WORK INSTRUCTION → List the three examples of seasonal items that the apartment decluttering guide below gives.

How to Declutter Your Apartment, Room by Room
Most decluttering guides treat a home as a single undifferentiated space. In practice, a one-bedroom apartment in Toronto or a two-bedroom unit in Calgary has very distinct problem zones — and each needs a different approach. The following breakdown works room by room, with notes on what tends to pile up in each and why.
Before You Start: The Single Rule That Changes Everything
Storage is not the solution to clutter. More bins, baskets, and shelves only make disorganized possessions slightly tidier to look at. The actual lever is deciding what stays. Every item that leaves the apartment permanently frees more usable space than any organizational product can.
The threshold used consistently by organizers working in small Canadian apartments: if you haven't used something in 12 months and it isn't a seasonal or emergency item, it's a candidate for removal. The one-year window accounts for seasonal cycles — winter coats, camping gear, holiday decorations — without letting rarely used items slip through indefinitely.

SUPPLIED MATERIAL →
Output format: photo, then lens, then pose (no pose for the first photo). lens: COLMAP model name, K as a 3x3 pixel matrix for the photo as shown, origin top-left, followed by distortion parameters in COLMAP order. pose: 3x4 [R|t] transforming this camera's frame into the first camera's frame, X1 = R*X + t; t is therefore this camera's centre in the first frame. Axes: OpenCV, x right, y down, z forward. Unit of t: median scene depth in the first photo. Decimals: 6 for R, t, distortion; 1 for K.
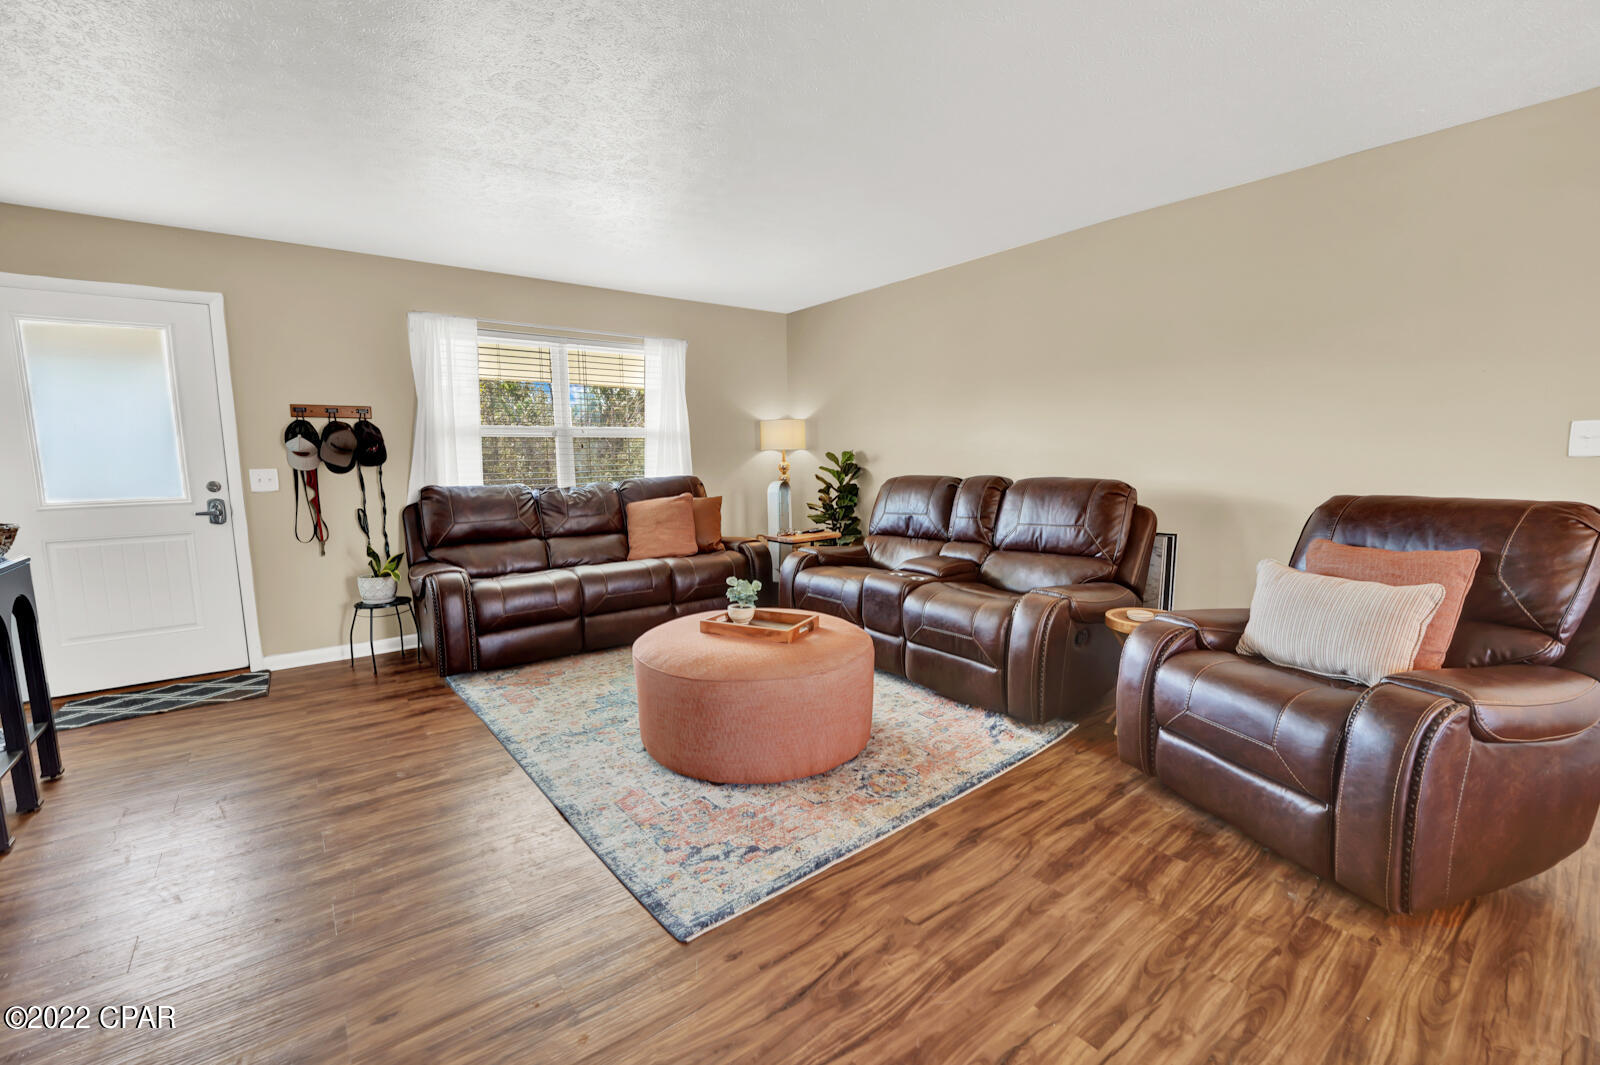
lens RADIAL K [[664.0, 0, 796.8], [0, 664.0, 536.6], [0, 0, 1]] dist [-0.032405, 0.005369]
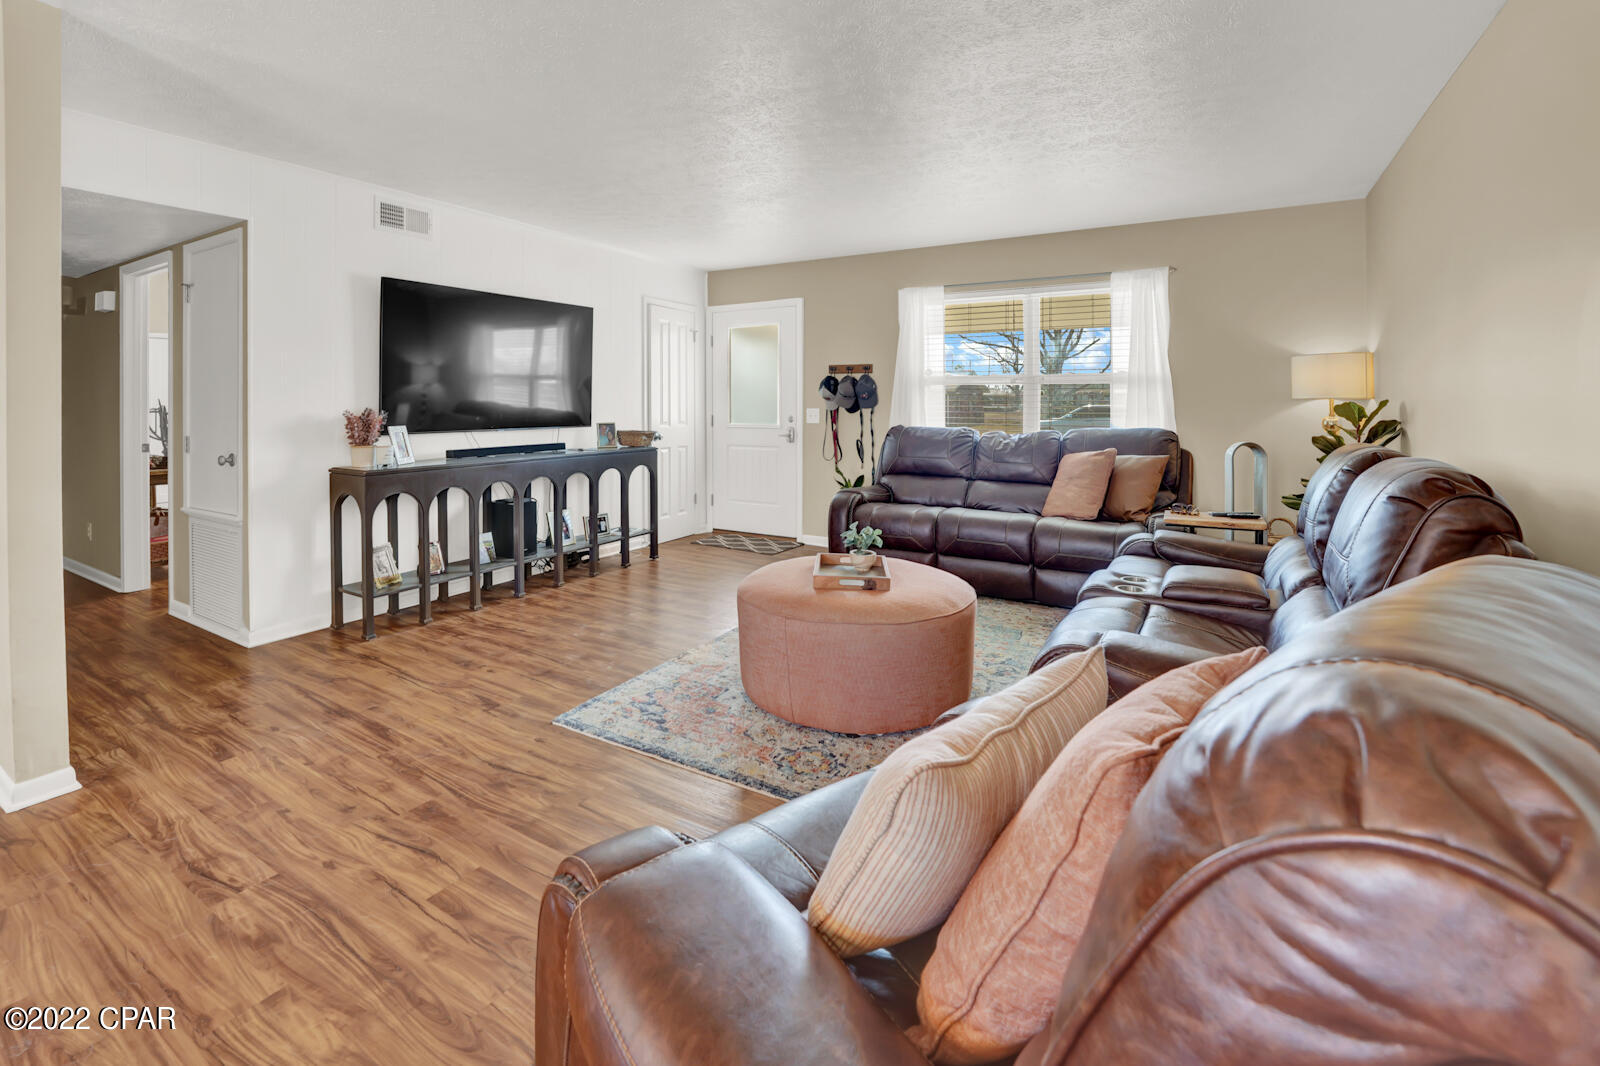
lens RADIAL K [[694.8, 0, 795.0], [0, 694.8, 413.9], [0, 0, 1]] dist [-0.016279, -0.000272]
pose [[0.358557, 0.025247, -0.933166, 1.104921], [-0.117055, 0.992960, -0.018112, -0.096220], [0.926140, 0.115725, 0.358988, 0.630473]]
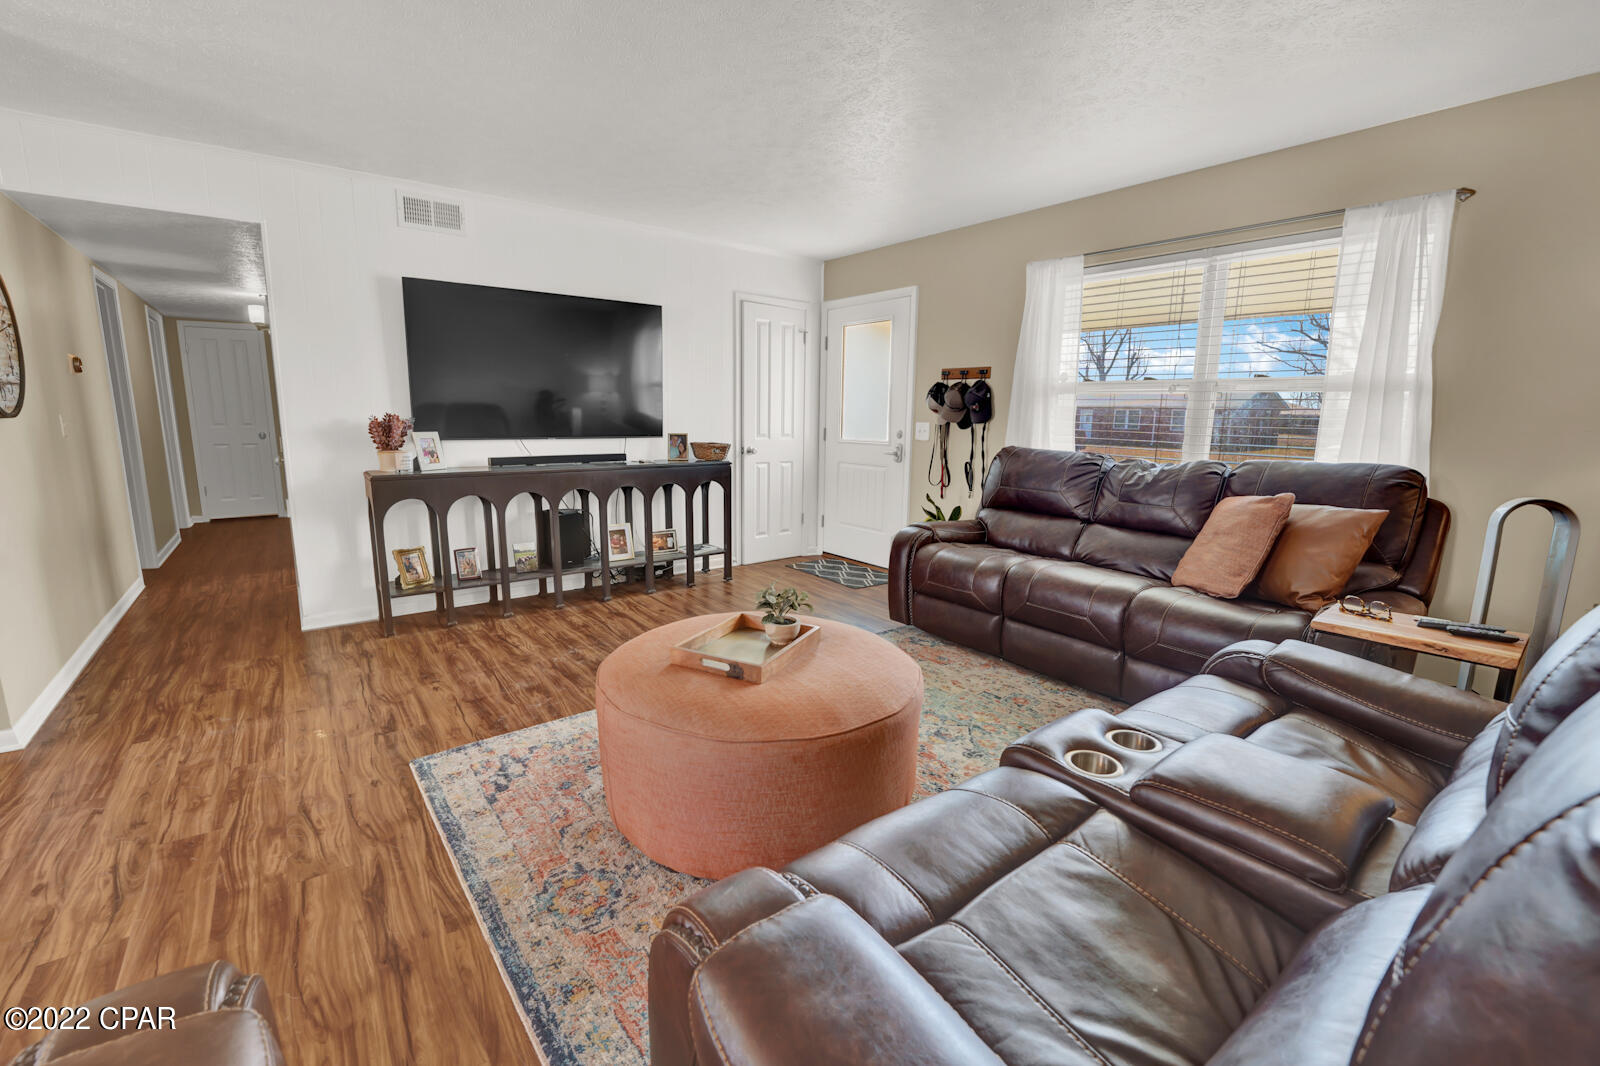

TASK SOLUTION → Winter coats, camping gear, holiday decorations